Aim of the exercise
Reproduce everything in the data from the line containing "Non-zero Top Value" down through the line containing "Which category has the lowest value in the Amount", with both of those lines included and nothing changed.

Material provided
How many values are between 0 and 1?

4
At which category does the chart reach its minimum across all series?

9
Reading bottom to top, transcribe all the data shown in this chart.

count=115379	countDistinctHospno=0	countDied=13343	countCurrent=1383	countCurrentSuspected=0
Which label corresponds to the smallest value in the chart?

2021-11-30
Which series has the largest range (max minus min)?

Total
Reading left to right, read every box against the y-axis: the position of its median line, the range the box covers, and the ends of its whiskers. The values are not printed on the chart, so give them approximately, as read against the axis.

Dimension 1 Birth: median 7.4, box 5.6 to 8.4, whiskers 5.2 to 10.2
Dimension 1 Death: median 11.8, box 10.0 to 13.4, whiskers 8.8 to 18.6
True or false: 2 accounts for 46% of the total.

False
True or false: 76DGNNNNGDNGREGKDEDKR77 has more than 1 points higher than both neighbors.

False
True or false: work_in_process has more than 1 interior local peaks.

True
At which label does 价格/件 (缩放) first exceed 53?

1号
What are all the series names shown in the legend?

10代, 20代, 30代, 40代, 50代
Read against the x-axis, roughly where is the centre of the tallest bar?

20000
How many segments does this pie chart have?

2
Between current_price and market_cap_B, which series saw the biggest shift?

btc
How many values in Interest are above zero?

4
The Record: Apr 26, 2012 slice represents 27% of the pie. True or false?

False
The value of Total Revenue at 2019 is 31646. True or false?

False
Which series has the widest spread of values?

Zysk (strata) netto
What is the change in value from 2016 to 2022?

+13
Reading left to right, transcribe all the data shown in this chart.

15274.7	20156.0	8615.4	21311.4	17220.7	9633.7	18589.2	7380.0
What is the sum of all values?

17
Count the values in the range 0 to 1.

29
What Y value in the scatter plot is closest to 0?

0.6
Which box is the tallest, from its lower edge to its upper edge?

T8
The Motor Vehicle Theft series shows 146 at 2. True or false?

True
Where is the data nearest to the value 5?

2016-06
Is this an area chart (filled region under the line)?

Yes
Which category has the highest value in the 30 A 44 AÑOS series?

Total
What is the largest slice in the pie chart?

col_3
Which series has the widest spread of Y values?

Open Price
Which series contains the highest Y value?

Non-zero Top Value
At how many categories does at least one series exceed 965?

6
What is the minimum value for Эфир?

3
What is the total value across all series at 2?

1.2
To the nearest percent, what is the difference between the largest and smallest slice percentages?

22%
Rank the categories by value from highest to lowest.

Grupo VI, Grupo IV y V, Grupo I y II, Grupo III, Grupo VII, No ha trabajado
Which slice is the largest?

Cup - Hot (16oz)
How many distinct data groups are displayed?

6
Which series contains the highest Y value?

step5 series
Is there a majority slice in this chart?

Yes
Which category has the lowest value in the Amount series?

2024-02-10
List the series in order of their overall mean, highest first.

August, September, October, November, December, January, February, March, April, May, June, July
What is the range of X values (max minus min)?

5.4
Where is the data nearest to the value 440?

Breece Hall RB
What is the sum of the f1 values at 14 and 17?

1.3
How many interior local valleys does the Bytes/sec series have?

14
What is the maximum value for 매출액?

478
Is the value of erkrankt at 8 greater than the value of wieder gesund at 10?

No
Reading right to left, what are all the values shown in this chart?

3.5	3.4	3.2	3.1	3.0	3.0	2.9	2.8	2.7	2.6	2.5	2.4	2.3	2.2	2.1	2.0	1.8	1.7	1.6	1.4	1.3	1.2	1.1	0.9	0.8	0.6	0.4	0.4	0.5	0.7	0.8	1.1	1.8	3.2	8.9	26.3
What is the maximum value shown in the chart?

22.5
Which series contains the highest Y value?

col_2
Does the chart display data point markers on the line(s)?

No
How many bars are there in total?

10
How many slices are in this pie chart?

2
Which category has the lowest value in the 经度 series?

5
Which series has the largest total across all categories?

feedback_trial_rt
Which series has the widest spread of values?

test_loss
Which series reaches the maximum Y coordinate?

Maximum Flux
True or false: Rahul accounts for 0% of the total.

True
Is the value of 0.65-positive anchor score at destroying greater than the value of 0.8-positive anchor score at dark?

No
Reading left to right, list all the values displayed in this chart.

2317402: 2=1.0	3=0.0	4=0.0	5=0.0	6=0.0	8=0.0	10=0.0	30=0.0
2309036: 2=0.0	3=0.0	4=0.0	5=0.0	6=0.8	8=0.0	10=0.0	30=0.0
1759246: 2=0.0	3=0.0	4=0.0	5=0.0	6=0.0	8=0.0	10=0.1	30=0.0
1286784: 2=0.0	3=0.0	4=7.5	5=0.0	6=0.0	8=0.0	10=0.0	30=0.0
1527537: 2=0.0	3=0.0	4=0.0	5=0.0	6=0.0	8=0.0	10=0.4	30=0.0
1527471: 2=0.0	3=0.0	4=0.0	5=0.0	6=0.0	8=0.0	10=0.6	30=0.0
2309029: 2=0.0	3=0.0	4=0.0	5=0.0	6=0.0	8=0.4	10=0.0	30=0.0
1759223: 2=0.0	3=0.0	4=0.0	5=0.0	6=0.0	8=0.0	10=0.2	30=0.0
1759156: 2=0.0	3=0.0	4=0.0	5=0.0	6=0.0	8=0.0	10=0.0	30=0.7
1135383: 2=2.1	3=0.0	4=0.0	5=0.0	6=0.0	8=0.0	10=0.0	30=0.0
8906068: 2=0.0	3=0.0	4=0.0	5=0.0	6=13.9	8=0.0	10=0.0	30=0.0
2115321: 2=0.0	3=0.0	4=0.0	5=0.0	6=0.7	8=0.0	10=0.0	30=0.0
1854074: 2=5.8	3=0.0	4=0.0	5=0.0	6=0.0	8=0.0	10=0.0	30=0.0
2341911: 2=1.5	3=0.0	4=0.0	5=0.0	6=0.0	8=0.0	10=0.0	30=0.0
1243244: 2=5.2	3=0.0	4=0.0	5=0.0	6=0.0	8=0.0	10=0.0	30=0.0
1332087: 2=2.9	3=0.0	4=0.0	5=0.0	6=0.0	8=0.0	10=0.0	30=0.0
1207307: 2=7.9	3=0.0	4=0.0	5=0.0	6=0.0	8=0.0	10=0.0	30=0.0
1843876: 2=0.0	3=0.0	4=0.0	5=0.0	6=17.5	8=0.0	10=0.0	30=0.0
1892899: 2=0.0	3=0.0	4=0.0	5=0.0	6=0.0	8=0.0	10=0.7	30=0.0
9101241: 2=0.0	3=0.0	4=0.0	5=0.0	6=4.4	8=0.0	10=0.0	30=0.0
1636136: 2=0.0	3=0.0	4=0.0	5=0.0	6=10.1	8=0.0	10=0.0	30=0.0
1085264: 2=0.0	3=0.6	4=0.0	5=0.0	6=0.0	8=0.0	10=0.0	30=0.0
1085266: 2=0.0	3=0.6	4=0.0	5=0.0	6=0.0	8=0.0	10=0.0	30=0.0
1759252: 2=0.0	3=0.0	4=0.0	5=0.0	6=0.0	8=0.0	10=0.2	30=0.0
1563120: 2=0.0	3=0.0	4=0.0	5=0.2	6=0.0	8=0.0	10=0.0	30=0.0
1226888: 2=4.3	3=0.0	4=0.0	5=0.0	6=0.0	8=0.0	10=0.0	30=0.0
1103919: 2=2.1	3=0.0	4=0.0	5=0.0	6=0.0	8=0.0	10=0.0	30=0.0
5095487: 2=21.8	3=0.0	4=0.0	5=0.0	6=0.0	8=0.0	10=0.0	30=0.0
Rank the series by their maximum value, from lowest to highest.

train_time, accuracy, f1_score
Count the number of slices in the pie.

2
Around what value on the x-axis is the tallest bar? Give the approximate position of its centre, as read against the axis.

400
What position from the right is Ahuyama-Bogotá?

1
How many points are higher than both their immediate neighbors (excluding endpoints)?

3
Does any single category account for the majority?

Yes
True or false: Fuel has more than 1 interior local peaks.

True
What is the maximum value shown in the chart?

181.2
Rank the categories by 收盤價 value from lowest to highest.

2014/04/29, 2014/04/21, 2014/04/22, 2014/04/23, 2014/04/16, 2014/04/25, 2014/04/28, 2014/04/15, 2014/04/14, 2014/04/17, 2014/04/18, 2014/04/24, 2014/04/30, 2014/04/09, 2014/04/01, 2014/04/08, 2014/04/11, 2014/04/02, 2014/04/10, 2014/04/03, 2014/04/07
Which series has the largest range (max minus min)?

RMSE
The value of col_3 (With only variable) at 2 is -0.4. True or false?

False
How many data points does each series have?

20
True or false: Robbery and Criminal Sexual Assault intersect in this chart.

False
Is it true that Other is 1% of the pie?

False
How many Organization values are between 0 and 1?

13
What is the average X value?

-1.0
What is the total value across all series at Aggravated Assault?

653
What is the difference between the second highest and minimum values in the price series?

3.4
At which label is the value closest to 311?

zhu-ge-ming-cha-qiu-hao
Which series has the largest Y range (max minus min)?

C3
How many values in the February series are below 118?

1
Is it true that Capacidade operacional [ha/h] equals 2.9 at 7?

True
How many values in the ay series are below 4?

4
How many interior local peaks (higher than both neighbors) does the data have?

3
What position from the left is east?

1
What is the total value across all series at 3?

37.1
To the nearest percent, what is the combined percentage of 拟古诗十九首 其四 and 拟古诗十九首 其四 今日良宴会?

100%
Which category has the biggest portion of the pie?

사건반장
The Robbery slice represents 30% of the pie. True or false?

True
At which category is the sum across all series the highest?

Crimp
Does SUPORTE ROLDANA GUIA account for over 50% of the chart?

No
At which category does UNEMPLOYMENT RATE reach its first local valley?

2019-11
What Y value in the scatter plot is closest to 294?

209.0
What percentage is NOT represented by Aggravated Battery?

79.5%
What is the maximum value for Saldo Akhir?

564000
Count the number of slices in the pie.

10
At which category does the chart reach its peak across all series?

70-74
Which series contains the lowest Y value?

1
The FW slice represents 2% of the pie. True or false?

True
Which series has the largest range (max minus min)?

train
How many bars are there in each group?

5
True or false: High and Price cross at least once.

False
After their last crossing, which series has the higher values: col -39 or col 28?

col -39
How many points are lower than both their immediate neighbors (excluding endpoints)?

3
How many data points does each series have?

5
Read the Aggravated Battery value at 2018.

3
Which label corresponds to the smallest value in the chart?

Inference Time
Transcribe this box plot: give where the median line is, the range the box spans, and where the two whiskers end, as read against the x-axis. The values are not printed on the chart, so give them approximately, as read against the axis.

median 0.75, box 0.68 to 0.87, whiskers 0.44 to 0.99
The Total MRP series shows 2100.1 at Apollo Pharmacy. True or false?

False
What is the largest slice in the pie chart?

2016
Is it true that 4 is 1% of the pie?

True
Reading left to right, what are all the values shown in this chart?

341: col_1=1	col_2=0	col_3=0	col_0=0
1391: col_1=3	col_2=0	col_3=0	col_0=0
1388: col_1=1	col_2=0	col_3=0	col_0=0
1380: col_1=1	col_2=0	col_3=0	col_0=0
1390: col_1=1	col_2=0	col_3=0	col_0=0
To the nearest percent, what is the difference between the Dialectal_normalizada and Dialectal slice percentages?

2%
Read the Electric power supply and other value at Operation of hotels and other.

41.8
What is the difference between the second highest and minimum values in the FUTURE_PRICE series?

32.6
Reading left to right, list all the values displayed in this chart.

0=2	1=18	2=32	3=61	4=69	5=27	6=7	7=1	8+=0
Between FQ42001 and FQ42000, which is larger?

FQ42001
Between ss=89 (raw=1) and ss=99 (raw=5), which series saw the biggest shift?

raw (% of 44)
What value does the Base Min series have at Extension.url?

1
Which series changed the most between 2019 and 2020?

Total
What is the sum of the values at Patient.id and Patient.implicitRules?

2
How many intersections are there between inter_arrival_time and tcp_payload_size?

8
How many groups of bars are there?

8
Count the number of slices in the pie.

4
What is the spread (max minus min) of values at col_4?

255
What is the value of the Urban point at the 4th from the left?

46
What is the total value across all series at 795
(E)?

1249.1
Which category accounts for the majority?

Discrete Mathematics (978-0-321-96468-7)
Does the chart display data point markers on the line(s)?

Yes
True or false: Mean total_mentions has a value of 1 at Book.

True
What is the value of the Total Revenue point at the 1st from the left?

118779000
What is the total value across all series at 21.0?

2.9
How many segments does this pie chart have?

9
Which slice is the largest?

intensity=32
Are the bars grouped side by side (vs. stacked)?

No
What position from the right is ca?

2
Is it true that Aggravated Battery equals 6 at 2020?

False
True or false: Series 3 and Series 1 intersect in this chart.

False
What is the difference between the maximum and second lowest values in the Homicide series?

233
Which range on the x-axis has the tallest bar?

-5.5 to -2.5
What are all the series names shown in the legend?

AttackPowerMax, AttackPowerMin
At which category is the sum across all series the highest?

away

Task answer
Non-zero Top Value
At how many categories does at least one series exceed 965?

6
What is the minimum value for Эфир?

3
What is the total value across all series at 2?

1.2
To the nearest percent, what is the difference between the largest and smallest slice percentages?

22%
Rank the categories by value from highest to lowest.

Grupo VI, Grupo IV y V, Grupo I y II, Grupo III, Grupo VII, No ha trabajado
Which slice is the largest?

Cup - Hot (16oz)
How many distinct data groups are displayed?

6
Which series contains the highest Y value?

step5 series
Is there a majority slice in this chart?

Yes
Which category has the lowest value in the Amount series?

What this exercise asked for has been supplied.